As he was poised to leap on the sword, I leaned it to the side.

"Are you sure you wish to go through with this?" I asked.

"Quite sure," he said.

"Would you not rather go to a paga enclosure?" I asked.

"Not at the moment," he said.

"Perhaps later?" I asked.

"Please, Tarl," he said.

I again leaned the blade to the side. "It is difficult to look well while leaping on a sword," I said.

"Perhaps," he said, irritably.

"I never realized that before," I said.

"Please hold the blade still," he said. I leaned it to the side again.

"Tarl!" he said, in exasperation.

"I gather that you find the girl of interest," I said.

"I am preparing to kill myself because of her," he said.

"I thought so," I said. "She has taken your fancy."

"Why do you not just drive the blade into my heart?" he asked.

"I suppose I could do that," I said:.

"I am ready," he said, straightening up.

"Yes, you certainly seem to be ready, all right," I said. He had an unusually grim expression on his face, grim even for Marcus, who was a very serious young man.

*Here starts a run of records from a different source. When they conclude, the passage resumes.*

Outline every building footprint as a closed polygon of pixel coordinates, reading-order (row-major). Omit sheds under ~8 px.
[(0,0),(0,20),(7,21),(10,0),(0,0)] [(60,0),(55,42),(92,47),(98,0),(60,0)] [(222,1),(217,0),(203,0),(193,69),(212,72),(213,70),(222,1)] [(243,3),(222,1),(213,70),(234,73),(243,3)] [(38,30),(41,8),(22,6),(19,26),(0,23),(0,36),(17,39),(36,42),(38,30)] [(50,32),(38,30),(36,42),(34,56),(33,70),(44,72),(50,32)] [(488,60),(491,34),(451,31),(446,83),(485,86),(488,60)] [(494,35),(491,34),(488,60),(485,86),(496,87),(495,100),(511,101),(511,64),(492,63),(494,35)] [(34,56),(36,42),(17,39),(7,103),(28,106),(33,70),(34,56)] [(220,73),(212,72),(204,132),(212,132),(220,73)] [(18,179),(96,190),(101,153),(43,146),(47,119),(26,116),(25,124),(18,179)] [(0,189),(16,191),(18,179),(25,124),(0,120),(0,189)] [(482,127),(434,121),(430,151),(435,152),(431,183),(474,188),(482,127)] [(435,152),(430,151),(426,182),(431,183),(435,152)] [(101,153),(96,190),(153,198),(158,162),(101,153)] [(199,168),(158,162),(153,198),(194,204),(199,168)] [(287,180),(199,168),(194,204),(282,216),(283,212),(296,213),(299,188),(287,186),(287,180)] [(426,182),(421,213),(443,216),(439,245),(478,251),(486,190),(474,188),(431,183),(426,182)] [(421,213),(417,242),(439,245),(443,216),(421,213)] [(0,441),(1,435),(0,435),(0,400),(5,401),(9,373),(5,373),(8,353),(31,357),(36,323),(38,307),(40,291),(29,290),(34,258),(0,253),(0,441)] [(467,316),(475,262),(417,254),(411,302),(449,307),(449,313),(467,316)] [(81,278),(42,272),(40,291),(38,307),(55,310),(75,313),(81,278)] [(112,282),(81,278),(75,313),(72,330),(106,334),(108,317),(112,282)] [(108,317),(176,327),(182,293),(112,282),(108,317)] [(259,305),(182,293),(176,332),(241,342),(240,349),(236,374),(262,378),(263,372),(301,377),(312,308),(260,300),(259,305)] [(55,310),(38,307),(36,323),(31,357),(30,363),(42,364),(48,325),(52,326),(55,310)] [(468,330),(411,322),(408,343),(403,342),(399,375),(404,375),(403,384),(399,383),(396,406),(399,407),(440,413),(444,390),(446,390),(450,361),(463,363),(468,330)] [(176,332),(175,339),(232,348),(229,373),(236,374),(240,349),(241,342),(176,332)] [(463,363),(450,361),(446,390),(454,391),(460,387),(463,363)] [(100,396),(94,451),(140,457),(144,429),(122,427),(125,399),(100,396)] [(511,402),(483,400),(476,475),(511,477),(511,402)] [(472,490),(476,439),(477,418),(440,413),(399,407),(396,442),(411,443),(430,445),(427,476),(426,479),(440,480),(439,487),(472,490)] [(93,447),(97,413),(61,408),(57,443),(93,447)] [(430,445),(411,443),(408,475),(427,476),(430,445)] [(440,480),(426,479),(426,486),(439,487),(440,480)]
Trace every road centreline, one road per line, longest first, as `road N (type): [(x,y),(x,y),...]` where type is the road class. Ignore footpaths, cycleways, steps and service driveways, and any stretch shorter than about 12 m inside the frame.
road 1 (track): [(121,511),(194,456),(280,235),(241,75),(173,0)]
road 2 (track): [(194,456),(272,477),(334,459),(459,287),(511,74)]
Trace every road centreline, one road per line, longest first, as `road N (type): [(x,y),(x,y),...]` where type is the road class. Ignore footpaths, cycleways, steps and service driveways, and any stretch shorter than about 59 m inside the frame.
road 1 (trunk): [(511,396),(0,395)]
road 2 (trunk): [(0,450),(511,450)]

"Are you sure you can go through with this?" asked Marcus, skeptically.

"I think so," I said. "Certainly it would seem easier, at least on the whole, for me than for you."

"Please, Tarl," he said.

"After all, what are friends for?"

"Strike!" he said.

I lowered the blade.

"What are we going to do for female companionship," I asked, "with Ina gone?"

"That would seem to be your concern, rather than mine," he said. "Strike!"

I lowered the blade again.

"But I have considered that contingency," I said.

"Excellent," said Marcus.

I feared he might become surly.

"I have arranged for a replacement female," I said.

"Excellent," he said.

"I thought you would be pleased," I said.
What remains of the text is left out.